Three years ago, entrepreneurs Craig Allen, Chris Hale and Catherine Nomura founded Kountable to help entrepreneurs surmount trade finance barriers. One innovation is in the way the San Francisco-based startup uses technology to evaluate entrepreneurs based on their social media profiles. Kountable also relies on mobile tech to track and service its three-way deals; one could call it a “techfin”—less a financial technology company than a technological finance company. 

Since early 2014 when it started funding trades in earnest, the company has facilitated about $10 million in business so far. One such deal involved the supply of 24 neonatal intensive care units to Rwandan hospitals. The deal required $350,000 and banks were demanding over 100% collateral outside the trade while “alternative’’ lenders were charging in excess of 130%. But working with Kountable reduced the funding fees to the equivalent of 3% per month, according to Hale, who serves as CEO.

Hale, CEO Kountable

Venantie Mukarivuze, a longtime hospital nurse before founding medical supplier Biopharmacia in 2010, is one of Kountable’s success stories. Her case illustrates both the problems of trade finance for small firms and how Kountable’s approach mitigates them. Although Mukarivuze had more than a decade of industry experience and strong corporate partnerships, when Biopharmacia won a major contract to supply medical equipment to the Rwandan military, she could not get the financing to bridge the gap between purchasing the equipment and receiving payment.

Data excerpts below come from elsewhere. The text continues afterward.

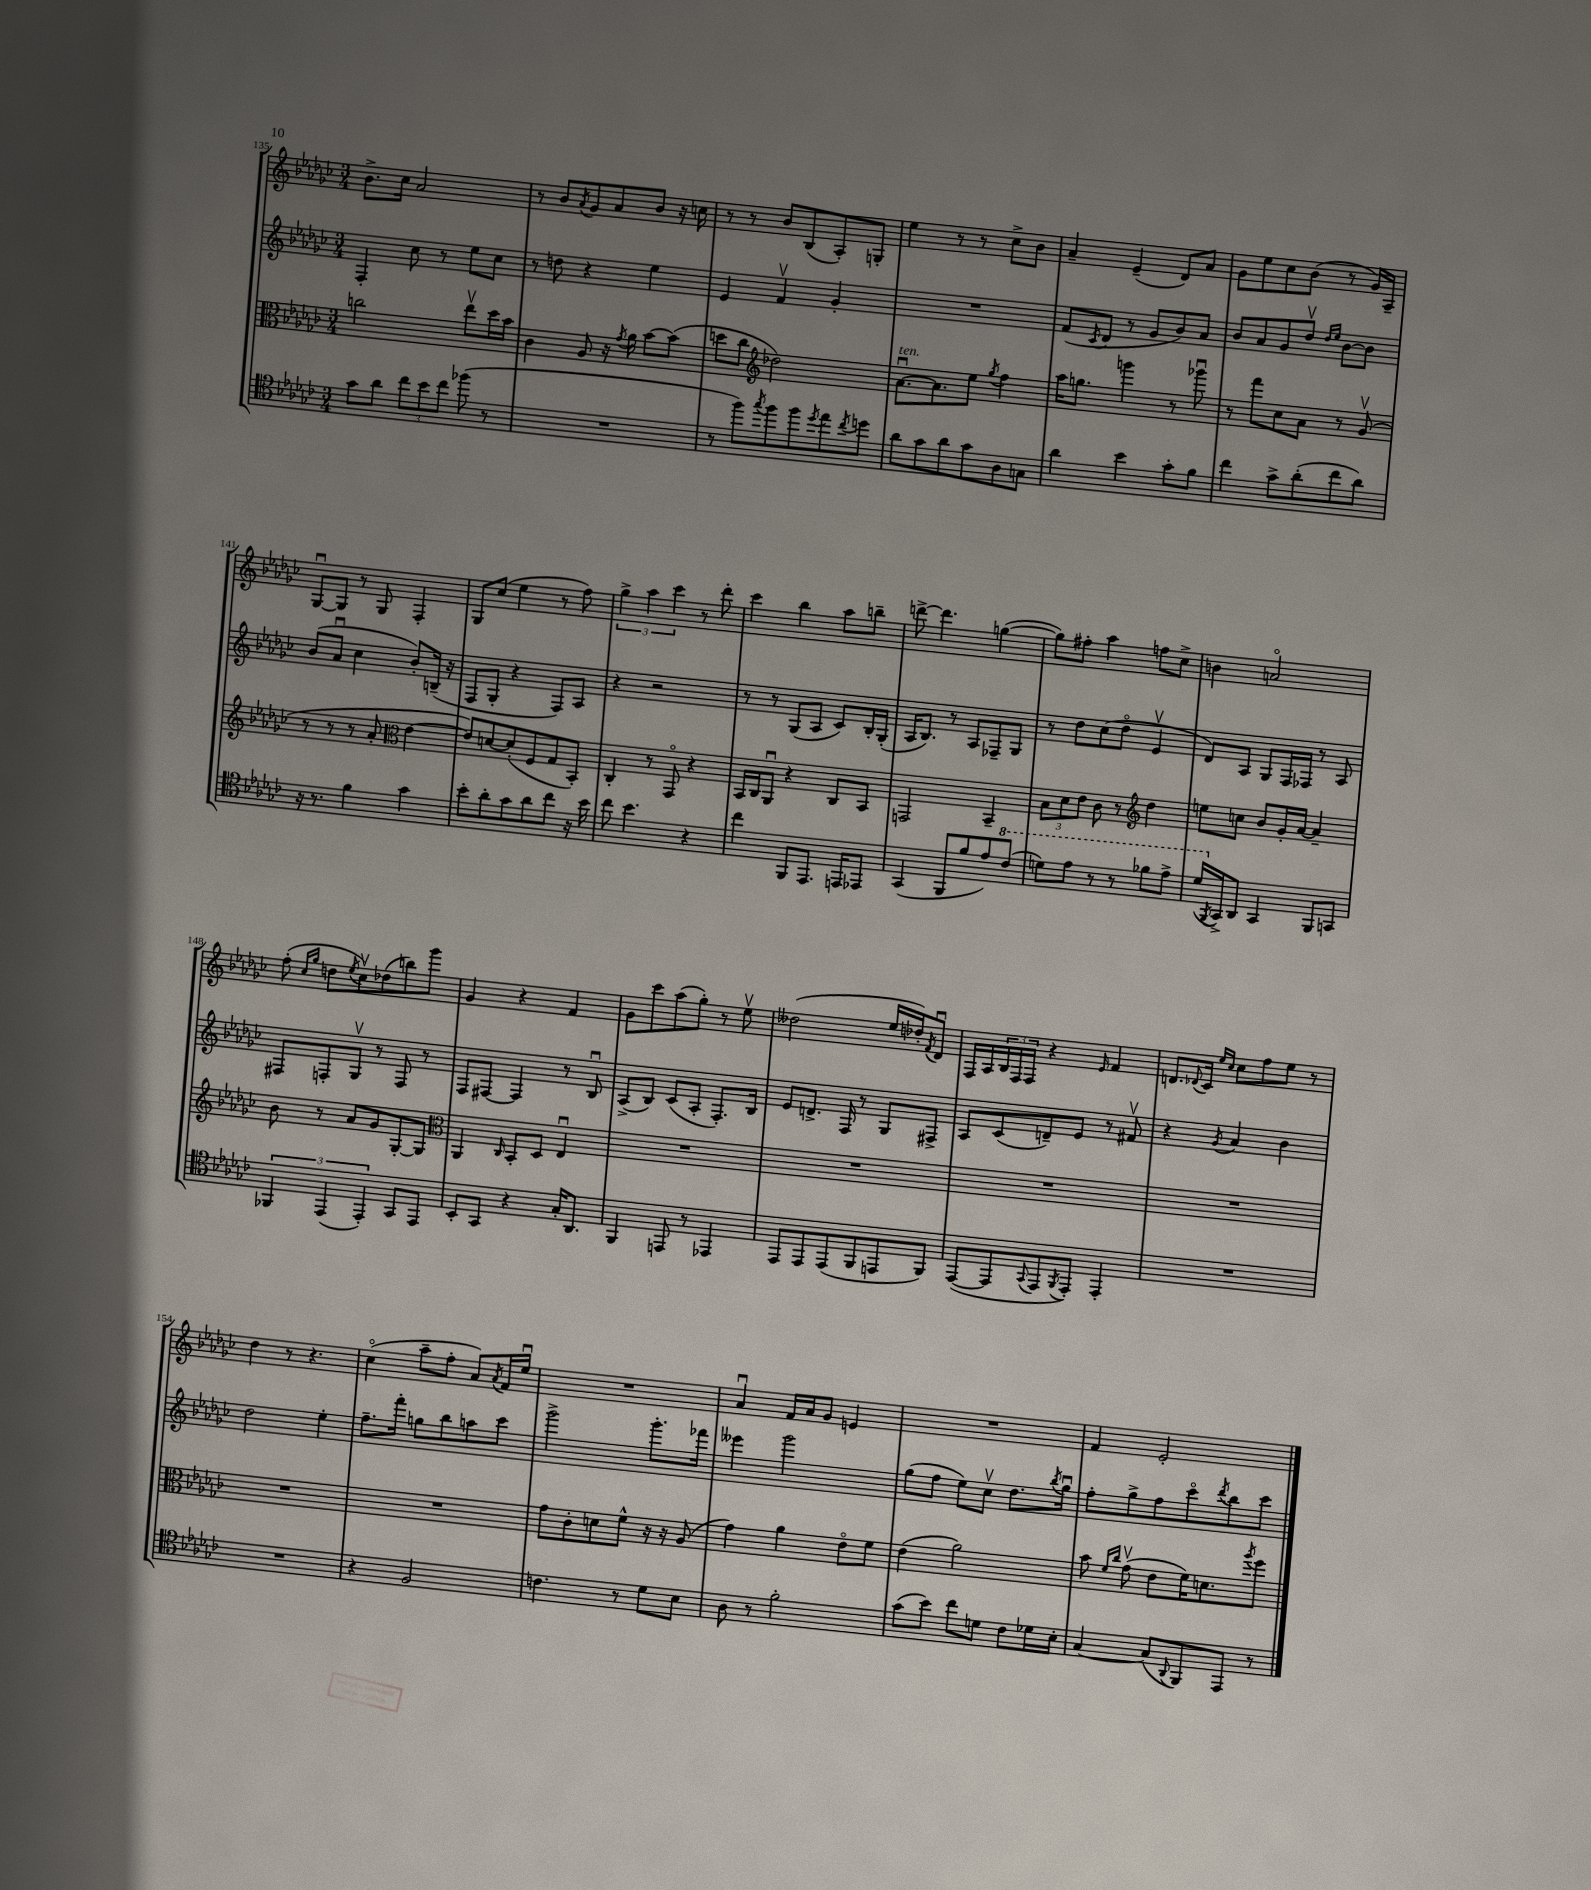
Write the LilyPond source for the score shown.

<<
\new StaffGroup <<
\new Staff = "s0" {
    \clef treble \key ges \major \numericTimeSignature \time 3/4
    bes'8.-> ces''16 aes'2 |
    r8 bes'8 \acciaccatura { aes'8 } ges'8 aes'8 bes'8 r16 c''16 |
    r8 r8 bes'8 bes8( aes8-.) g8-. |
    ees''4 r8 r8 ces''8-> bes'8 |
    aes'4-- ees'4--( des'8) aes'8 |
    ges'8 ees''8 ces''8 bes'8( r8 ges'16) aes16-- |
    ges8~\downbow ges8 r8 ges8 f4-. |
    ges8 ces''8( ees''4 r8 f''8) |
    \tuplet 3/2 { ges''4-> aes''4 ces'''4 } r8 des'''8-. |
    ces'''4 bes''4 aes''8 b''8-- |
    d'''8~-> d'''4. g''4~( |
    g''8) fis''8-. aes''4 f''8 ces''8-> |
    b'4 a'2\flageolet |
    f''8-.( \grace { ces''16 ges''16 } d''8 \acciaccatura { ees''8 } ces''8\upbow) des''8( b''8) ges'''8 |
    ges'4 r4 f'4 |
    ges'8 ces'''8 aes''8( ges''8-.) r8 ees''8\upbow |
    deses''2( ees''16 des''16-.) \acciaccatura { f'8 } des'8\downbow |
    f16 aes16 \tuplet 3/2 { bes16 f16 f16 } r4 \grace { ees'16 } f'4 |
    d'8. \appoggiatura { des'8 } ces'16 \grace { ees''16 ces''16 } ces''8 f''8 ees''8 r8 |
    des''4 r8 r4. |
    ces''4\flageolet( aes''8-- f''8-. aes'8) \acciaccatura { aes'8 } f'16 ees''16\downbow |
    R2. |
    aes'4\downbow f'16 aes'16 ges'8 e'4 |
    R2. |
    f'4 ees'2-. \bar "|." |
}
\new Staff = "s1" {
    \clef treble \key ges \major \numericTimeSignature \time 3/4
    f4-. ces''8 r8 ees''8 ces''8 |
    r8 d''8 r4 ees''4 |
    ees'4 f'4\upbow ges'4-. |
    R2. |
    f'8( \acciaccatura { ces'8 } des'8 r8 ges'8 bes'8) aes'8 |
    bes'8 aes'8 ges'8 des''8\upbow \grace { des''16 ees''16 } bes'8~ bes'8 |
    bes'8( aes'8\downbow ces''4 bes'8-.) b16--( r16 |
    f8 ges8-. r4 f8) aes8 |
    r4 r2 |
    r8 r8 ges8( aes8 ces'8) bes16-. ges16-.( |
    aes16 bes8.) r8 aes8 fes8-- ges8 |
    r8 des''8 ces''8( des''8\flageolet ees'4\upbow |
    des'8) aes8 ges8 f16 fes16 r8 aes8 |
    fis8 f8-. ges8\upbow r8 f8 r8 |
    f8 fis8~ fis4 r8 bes8\downbow |
    aes8->( bes8) ces'8( aes8-. f8.-.) bes16 |
    ees'8 d'8.-> f16 r8 ges8 fis8-> |
    aes8 ces'8( d'8--) ees'8 r8 fis'8\upbow |
    r4 \acciaccatura { ges'8 } aes'4 bes'4 |
    des''2 ees''4-. |
    f''8.-- f'''16-. g''8 bes''8 a''8 ces'''8 |
    ges'''2-> ges'''8.-. fes'''16 |
    eeses'''4 ges'''2 |
    ges''8( f''8 ees''8) ces''8\upbow des''8. \acciaccatura { bes''8 } ges''16\downbow |
    f''8-. ges''8-> f''8 ces'''8\flageolet \acciaccatura { des'''8 } bes''8 ces'''8 \bar "|." |
}
\new Staff = "s2" {
    \clef alto \key ges \major \numericTimeSignature \time 3/4
    c''2 ees''8\upbow des''16 bes'16 |
    ces'4 aes8 r16 \acciaccatura { ges'8 } aes'16 bes'8~ bes'8( |
    d''8 ces''8 \clef treble des''2) |
    aes'8.~\downbow^\markup { \italic "ten." } aes'8. ees''8 \acciaccatura { ges''8 } f''4 |
    aes''16 g''8. g'''4 r8 ges'''8\downbow |
    r8 f'''8 ces''8 aes'8 r8 ges'8\upbow( |
    r8 r8 r8 aes'8-. \clef alto ees'4~ |
    ees'8) d'8~ d'8-.( f8 ges8 bes,8-.) |
    ces4-. r8 ges,8\flageolet r4 |
    bes,16 ces16 aes,8\downbow r4 ces8 bes,8 |
    g,2 bes,4-- |
    \tuplet 3/2 { bes8 des'8 ees'8 } ces'8 r8 \clef treble des''4 |
    e''8 c''8 bes'8 ges'16-. aes'16~ aes'4-- |
    bes'8 r8 aes'8 ges'8 ges8~-. ges8 |
    \clef alto aes,4 \grace { ces16 } bes,8-. des8 ees4\downbow |
    R2. |
    R2. |
    R2. |
    R2. |
    R2. |
    R2. |
    ges'8 ces'8-. d'8 f'8-^ r16 r16 aes8( |
    ges'4) aes'4 ees'8\flageolet f'8 |
    ees'4( aes'2) |
    bes'8 \grace { f'16 ces''16 } ges'8\upbow( ees'8 f'16) d'8. \acciaccatura { aes''8 } f''8 \bar "|." |
}
\new Staff = "s3" {
    \clef tenor \key ges \major \numericTimeSignature \time 3/4
    ges'8 aes'8 \tuplet 3/2 { ces''8 bes'8 ces''8 } fes''8( r8 |
    R2. |
    r8 f''8) \acciaccatura { ges''8 } f''8 f''8 \acciaccatura { des''8 } ees''8 \acciaccatura { ces''8 } d''8 |
    aes'8 ges'8 aes'8 ges'8 aes8 g8 |
    aes'4 bes'4 ges'8-. f'8 |
    ces''4 ges'8-> aes'8-.( ces''8 aes'8) |
    r16 r8. f'4 ges'4 |
    bes'8-. aes'8-. ges'8 aes'8 ces''8 r16 bes'16 |
    ces''8 bes'4. r4 |
    ces''4 f,8 ees,8. e,16 ees,8 |
    ges,4( f,8 f'8 ees'8) \ottava #1 ces''8( |
    d''8) ees''8 r8 r8 fes''8 ees''8-> |
    des''16( \ottava #0 \acciaccatura { f,8 } ges,16->) aes,8 ges,4 f,8 g,8 |
    \tuplet 3/2 { fes,4 ees,4( ees,4-.) } ges,8 ees,8 |
    bes,8-. ges,8 r4 ges16-. aes,8. |
    f,4 e,8 r8 ees,4 |
    ees,8 ees,8 ees,8( f,8 e,8 f,8) |
    ees,8~( ees,8 \appoggiatura { ges,8 } ees,8 \acciaccatura { f,8 } ees,8-.) ees,4-. |
    R2. |
    R2. |
    r4 f2 |
    c'4. r8 des'8 bes8 |
    aes8 r8 f'2-. |
    ges'8( bes'8) ces''8 d'8 ces'8 des'16 bes16-. |
    ges4~ ges8( \appoggiatura { aes,8 } f,8) ees,8 r8 \bar "|." |
}
>>
>>
\layout { \context { \Score currentBarNumber = #135 } }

She applied to Kountable online, giving details of the deal and her social media data. Because her business was well established and her profile showed strong networks throughout the global healthcare sector, Kountable’s scoring system deemed her an acceptable risk. What the company does, at this point, is buy the materials on behalf of the entrepreneur, who is responsible for managing the deal-making sure equipment is delivered on time, and so on. The buyer pays Kountable, which takes its cut and then pays the entrepreneur.

Hale notes that the app allows his company to perform due diligence and underwrite transactions in the fraction of the time it takes a bank, and the structure of its deals, such as holding the goods as collateral, mitigates its risk, lowering costs for the client. It worked well enough for Mukarivuze to bring her back to Kountable for two more deals.

Kountable started by building its model around the needs of small enterprises it encountered in Rwanda, the East African country where ethnic violence left 800,000 people dead in 1994, Hale says. “In seeing the number of failed contracts and deals forgone because of a lack of access to funding,” Hale explains, “we realized that what was needed was efficient access to trade finance in a world where lending was the only available—though highly imperfect— option on offer.” The company plans to expand its services, including within the US.